II. "EL ESPACIO SALVADO. ÁLBUM DE IMÁGENES", Alberto Ruiz de Samaniego, Valencia: Shangrila, 2024

 

INTRODUCCIÓN


Leonardo da Vinci, Un bosque, 1502



Este libro solo responde a lo que, con Louis Marin (Destruir la pintura), llamaremos el placer de hacer palabra la imagen: procurar, pues, del disfrute de la contemplación del cuadro, o de su goce, un placer o un goce del lenguaje. No se trata tanto de un deseo de saber –explicar o significar la imagen– como de un gusto por decir el enigma y, si ello fuese posible, instalarse felizmente en él, o al menos rondarlo.

El cineasta Raúl Ruiz sostenía que todo film conlleva siempre otro film secreto, y que para descubrirlo bastaba con desarrollar el don de la doble visión que cada cual posee. Este don, que Dalí podría haber llamado “método paranoico-crítico”, consistía sencillamente en ver en una imagen o sucesión de imágenes no ya la secuencia narrativa que se da a ver efectivamente, sino el potencial simbólico y figurativo de las imágenes y, en el caso de las películas, de los sonidos aislados del contexto. Además, una escena o un film secreto no aparecerá casi nunca en la primera visión; requiere, para su revelación, de una cierta rumia y extrañamiento.

◆ Tarea a realizar ◆
Reproduce el fragmento sobre la imagen y la palabra comenzando por "Leonardo da Vinci, Un" y continuando hasta "al menos rondarlo.", ambas inclusive. Las filas no guardan ninguna relación con el fragmento.

◆ Datos mostrados ◆
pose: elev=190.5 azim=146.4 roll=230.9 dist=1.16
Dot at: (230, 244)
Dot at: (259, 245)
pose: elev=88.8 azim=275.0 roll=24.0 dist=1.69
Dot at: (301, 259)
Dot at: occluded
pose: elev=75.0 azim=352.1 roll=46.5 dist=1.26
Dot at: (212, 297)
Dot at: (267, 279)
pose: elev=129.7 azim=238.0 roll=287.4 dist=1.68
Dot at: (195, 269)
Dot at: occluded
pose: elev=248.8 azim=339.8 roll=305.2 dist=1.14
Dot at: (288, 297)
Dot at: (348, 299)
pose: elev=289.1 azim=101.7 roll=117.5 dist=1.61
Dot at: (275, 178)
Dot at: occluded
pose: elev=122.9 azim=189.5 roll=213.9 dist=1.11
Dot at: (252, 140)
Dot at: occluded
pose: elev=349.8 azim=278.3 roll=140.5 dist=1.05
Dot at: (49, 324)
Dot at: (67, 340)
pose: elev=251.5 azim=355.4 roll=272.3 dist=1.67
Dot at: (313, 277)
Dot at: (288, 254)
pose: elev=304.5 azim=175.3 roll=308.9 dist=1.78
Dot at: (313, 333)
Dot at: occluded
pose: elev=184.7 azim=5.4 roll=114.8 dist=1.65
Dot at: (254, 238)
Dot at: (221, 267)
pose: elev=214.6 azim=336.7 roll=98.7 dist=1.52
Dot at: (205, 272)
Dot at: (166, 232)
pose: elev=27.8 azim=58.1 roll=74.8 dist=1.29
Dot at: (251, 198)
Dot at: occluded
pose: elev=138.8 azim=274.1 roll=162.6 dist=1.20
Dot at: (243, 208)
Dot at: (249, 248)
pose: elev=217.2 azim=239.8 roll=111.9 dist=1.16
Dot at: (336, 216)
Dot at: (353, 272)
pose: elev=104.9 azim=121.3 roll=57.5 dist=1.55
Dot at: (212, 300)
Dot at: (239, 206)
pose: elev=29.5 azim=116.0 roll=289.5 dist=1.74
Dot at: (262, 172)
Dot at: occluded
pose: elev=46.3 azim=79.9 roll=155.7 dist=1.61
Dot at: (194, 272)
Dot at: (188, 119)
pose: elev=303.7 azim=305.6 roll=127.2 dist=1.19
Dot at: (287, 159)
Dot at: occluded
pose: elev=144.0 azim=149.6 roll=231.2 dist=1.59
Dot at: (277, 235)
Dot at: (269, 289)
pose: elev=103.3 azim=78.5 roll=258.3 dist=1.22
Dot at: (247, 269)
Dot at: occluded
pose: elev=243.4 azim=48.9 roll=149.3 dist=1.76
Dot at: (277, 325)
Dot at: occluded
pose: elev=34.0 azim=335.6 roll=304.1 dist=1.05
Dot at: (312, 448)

◆ Respuesta escrita ◆
Leonardo da Vinci, Un bosque, 1502



Este libro solo responde a lo que, con Louis Marin (Destruir la pintura), llamaremos el placer de hacer palabra la imagen: procurar, pues, del disfrute de la contemplación del cuadro, o de su goce, un placer o un goce del lenguaje. No se trata tanto de un deseo de saber –explicar o significar la imagen– como de un gusto por decir el enigma y, si ello fuese posible, instalarse felizmente en él, o al menos rondarlo.